Source records ->
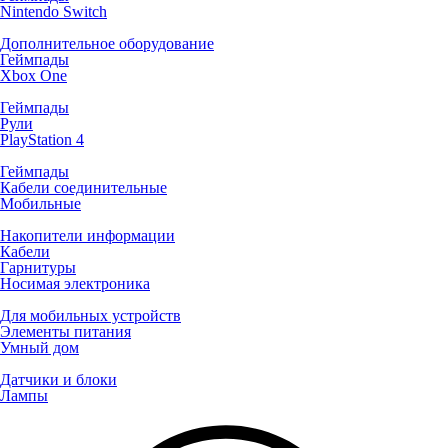
Nintendo Switch
Дополнительное оборудование
Геймпады
Xbox One
Геймпады
Рули
PlayStation 4
Геймпады
Кабели соединительные
Мобильные
Накопители информации
Кабели
Гарнитуры
Носимая электроника
Для мобильных устройств
Элементы питания
Умный дом
Датчики и блоки
Лампы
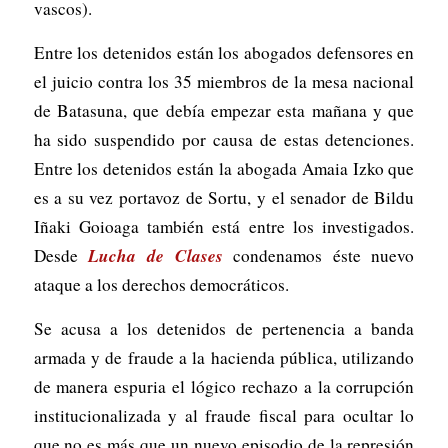
vascos).
Entre los detenidos están los abogados defensores en
el juicio contra los 35 miembros de la mesa nacional
de Batasuna, que debía empezar esta mañana y que
ha sido suspendido por causa de estas detenciones.
Entre los detenidos están la abogada Amaia Izko que
es a su vez portavoz de Sortu, y el senador de Bildu
Iñaki Goioaga también está entre los investigados.
Lucha de Clases
Desde
condenamos éste nuevo
ataque a los derechos democráticos.
Se acusa a los detenidos de pertenencia a banda
armada y de fraude a la hacienda pública, utilizando
de manera espuria el lógico rechazo a la corrupción
institucionalizada y al fraude fiscal para ocultar lo
que no es más que un nuevo episodio de la represión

What the task asks -> Copy out the text read from all the items above, replacing "Геймпады" with "Контроллеры" and keeping everything else the same. Leave the pictures out of your answer.

Response area ->
Nintendo Switch
Дополнительное оборудование
Контроллеры
Xbox One
Контроллеры
Рули
PlayStation 4
Контроллеры
Кабели соединительные
Мобильные
Накопители информации
Кабели
Гарнитуры
Носимая электроника
Для мобильных устройств
Элементы питания
Умный дом
Датчики и блоки
Лампы
vascos).
Entre los detenidos están los abogados defensores en
el juicio contra los 35 miembros de la mesa nacional
de Batasuna, que debía empezar esta mañana y que
ha sido suspendido por causa de estas detenciones.
Entre los detenidos están la abogada Amaia Izko que
es a su vez portavoz de Sortu, y el senador de Bildu
Iñaki Goioaga también está entre los investigados.
Lucha de Clases
Desde
condenamos éste nuevo
ataque a los derechos democráticos.
Se acusa a los detenidos de pertenencia a banda
armada y de fraude a la hacienda pública, utilizando
de manera espuria el lógico rechazo a la corrupción
institucionalizada y al fraude fiscal para ocultar lo
que no es más que un nuevo episodio de la represión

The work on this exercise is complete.